Amerang – Die Mansarde des Dichters Rodolfo und des Malers Marcello ist im Dachgeschoss, durch die sehr hohen Fenster sieht man die Dächer von Paris sowie den Eiffelturm (Bühnenbild: Hendrik Müller). Rodolfo und seine Künstlerfreunde frieren ständig, sind aber dennoch fröhlichen Mutes, spaßen, albern rum und tafeln im Café Momus, wo ihnen der Koch (als solcher verkleidet: Ingo Kolonerics) Wurst und Brokkoli serviert: Brokkoli für die Bohèmiens. Wir befinden uns in der Oper „La Bohème“ von Giacomo Puccini auf der wohl kleinsten Opernbühne der Welt im Schlosshof von Amerang.
Der Impresario von „Oper im Berg“ und Regisseur Ingo Kolonerics hat die personenreiche Oper um die Chorszenen gekürzt. Die Szenen in der Mansarde und im Café Momus sind durch Mini-Mobiliar und einen Kanonenofen hinlänglich angedeutet, die Szenen vor dem Café und an der Stadtgrenze muss der Zuschauer erahnen, wenn er die Oper kennt: ein bisschen szenische Hilfestellung wäre da schon wünschenswert. Die buchstäbliche Schlüsselszene, in der Rodolfo und Mimi am Boden im Dunkeln den Schlüssel suchen, hätte deutlicher ausgespielt werden müssen, genauso wie die Rolle des Häubchens und des Muffs, die Mimi bekommt.
Dafür ist alles andere hautnah erlebt: Das kleine Orchester sitzt vor der kleinen Bühne und spielt sich farbenreich die Seele aus dem Leib, angefeuert von dem Dirigenten Patrick David Murray, die Bläser blitzen scharf und die Geigen schmelzen hinreißend – nur die beiden Celli konnten sich oft nicht auf die genaue Tonhöhe einigen.
Alles aber kommt auf die Sänger an – und da kann die „Oper im Berg“ durchaus prunken und protzen: Dass die meisten hier ihr Rollen-Debüt absolvieren, hört man nicht, man sieht’s nur: Mimi und Rodolfo singen ihre Liebesschwüre vor sich hin statt an ihren Partner gewendet. Suhyeok Kim als Rodolfo singt mit mühelosem und hell timbriertem Tenor, sicherer Höhe und feinem Piano und kann da mit den Geigen um die Wette schmelzen. Selin Dagyaran führt einen seelenvollen, fließenden und mädchenhaften, doch immer volltönenden Sopran ins Feld, in dem immer – ganz rollengerecht – eine kleine Träne mitzittert. In ihren Liebes-Duetten verschwenden beide sich grenzenlos und verschwenden so überreich „rime ed inni d‘amore“, wie Rodolfo singt, also Liebes-Reime und Liebes-Hymnen.
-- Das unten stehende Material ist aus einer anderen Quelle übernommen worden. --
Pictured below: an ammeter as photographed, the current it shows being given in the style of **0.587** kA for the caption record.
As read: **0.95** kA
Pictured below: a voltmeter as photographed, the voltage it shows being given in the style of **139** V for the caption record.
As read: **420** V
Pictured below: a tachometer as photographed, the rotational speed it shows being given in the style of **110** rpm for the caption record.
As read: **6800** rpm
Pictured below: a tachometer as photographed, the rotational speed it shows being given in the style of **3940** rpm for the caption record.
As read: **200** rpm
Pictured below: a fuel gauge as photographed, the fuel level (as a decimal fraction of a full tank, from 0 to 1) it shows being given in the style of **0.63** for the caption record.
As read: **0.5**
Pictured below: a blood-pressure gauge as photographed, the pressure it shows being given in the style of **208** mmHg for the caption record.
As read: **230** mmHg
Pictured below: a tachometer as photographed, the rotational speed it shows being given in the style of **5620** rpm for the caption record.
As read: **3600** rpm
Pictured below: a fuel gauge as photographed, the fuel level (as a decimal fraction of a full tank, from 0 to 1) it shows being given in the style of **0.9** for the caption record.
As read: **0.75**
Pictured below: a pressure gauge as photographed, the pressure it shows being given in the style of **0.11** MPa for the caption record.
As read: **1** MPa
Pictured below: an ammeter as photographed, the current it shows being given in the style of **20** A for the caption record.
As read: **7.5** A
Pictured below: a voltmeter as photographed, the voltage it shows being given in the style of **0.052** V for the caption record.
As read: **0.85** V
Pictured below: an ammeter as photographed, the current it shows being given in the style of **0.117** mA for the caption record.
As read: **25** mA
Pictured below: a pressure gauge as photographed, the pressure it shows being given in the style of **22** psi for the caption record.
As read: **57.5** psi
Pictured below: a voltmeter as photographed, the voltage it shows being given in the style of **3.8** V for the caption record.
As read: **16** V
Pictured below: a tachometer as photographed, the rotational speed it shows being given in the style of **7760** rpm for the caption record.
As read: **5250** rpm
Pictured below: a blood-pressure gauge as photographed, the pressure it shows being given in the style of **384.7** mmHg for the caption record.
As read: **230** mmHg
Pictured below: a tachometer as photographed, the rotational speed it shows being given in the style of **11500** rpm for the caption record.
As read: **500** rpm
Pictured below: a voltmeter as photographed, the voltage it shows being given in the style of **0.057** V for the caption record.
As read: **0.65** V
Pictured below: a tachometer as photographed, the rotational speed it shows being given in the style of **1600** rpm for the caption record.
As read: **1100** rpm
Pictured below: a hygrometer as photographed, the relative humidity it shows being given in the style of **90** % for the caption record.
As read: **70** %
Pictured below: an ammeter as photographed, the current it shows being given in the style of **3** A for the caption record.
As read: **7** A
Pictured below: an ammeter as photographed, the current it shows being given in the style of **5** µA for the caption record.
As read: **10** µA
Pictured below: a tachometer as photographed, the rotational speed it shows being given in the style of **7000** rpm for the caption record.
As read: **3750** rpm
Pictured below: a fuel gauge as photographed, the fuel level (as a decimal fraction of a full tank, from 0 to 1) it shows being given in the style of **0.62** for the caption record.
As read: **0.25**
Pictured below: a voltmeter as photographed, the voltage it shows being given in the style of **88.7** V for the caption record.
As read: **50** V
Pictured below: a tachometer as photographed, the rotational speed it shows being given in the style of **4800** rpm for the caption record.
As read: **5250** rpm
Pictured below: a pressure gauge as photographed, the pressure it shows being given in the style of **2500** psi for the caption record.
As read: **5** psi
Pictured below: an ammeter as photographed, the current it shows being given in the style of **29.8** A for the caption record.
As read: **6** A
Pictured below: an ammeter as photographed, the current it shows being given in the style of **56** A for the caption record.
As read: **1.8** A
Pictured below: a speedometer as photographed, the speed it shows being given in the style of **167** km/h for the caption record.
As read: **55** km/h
Die drei anderen Künstler gefallen mit munterem Spiel und lebhaft-solidem Gesang: Mantas Gazevicius als Musiker Schaunard, Vedat Dalgiran als dunkelgründiger Philosoph Colline sowie Nejat Isik Belen, der immer ein bisschen zu viel aufdreht, als Maler Marcello, dazu der ganz natürlich singende Eray Tozan in einer Doppelrolle als Hausherr Benoit und als Staatsrat Alcindoro, der die ganze Rechnung im Café Momus zahlen darf. Ebenfalls ein Rollendebüt feierte Oleksandra Dvoriatkina als Musetta: eine temperamentvolle, aber liebenswerte Kokotte mit einer vor Wohlklang und Fülle überfließenden Stimme, die der von Mimi ein bisschen ähnelt – ein gemeinsames Frauenschicksal.
„La Bohème“ wird noch einmal gespielt, am Freitag, 1. August, um 19.30 Uhr im Schlosshof Amerang.